This was done by two coccinelle scripts, I guess it is possible to
combine them into one, but I don't know such stuff. They look like
this:
@@
struct gpio_chip *var;
@@
-var->dev
+var->parent
and:
@@
struct gpio_chip var;
@@
-var.dev
+var.parent
and:
@@
struct bgpio_chip *var;
@@
-var->gc.dev
+var->gc.parent
Plus a few instances of bgpio that I couldn't figure out how
to teach Coccinelle to rewrite.
This patch hits all over the place, but I *strongly* prefer this
solution to any piecemal approaches that just exercise patch
mechanics all over the place. It mainly hits drivers/gpio and
drivers/pinctrl which is my own backyard anyway.

□ □ □ □ □ □ □

**What you need to do:** List every expression that the scripts in the patch description remove, along with the expression that replaces each one.

**Provided material:**
□ □ □ □ □ □ □

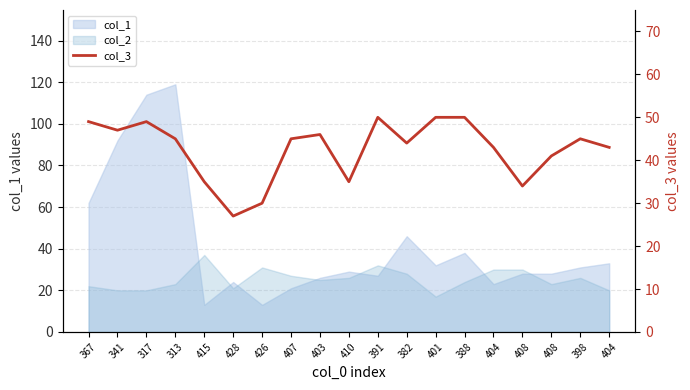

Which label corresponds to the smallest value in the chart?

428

□ □ □ □ □ □ □

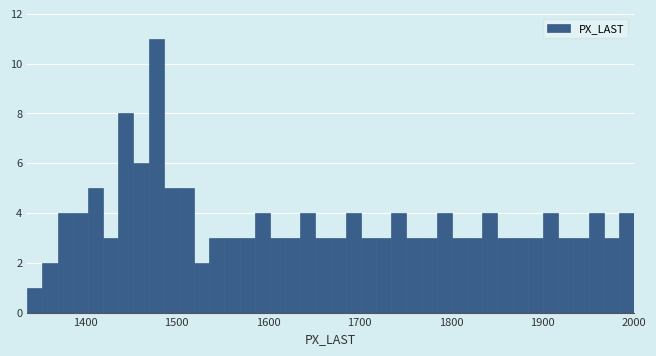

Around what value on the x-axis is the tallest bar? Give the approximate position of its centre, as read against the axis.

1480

□ □ □ □ □ □ □

**The completed task:**
- var->dev is replaced by var->parent
- var.dev is replaced by var.parent
- var->gc.dev is replaced by var->gc.parent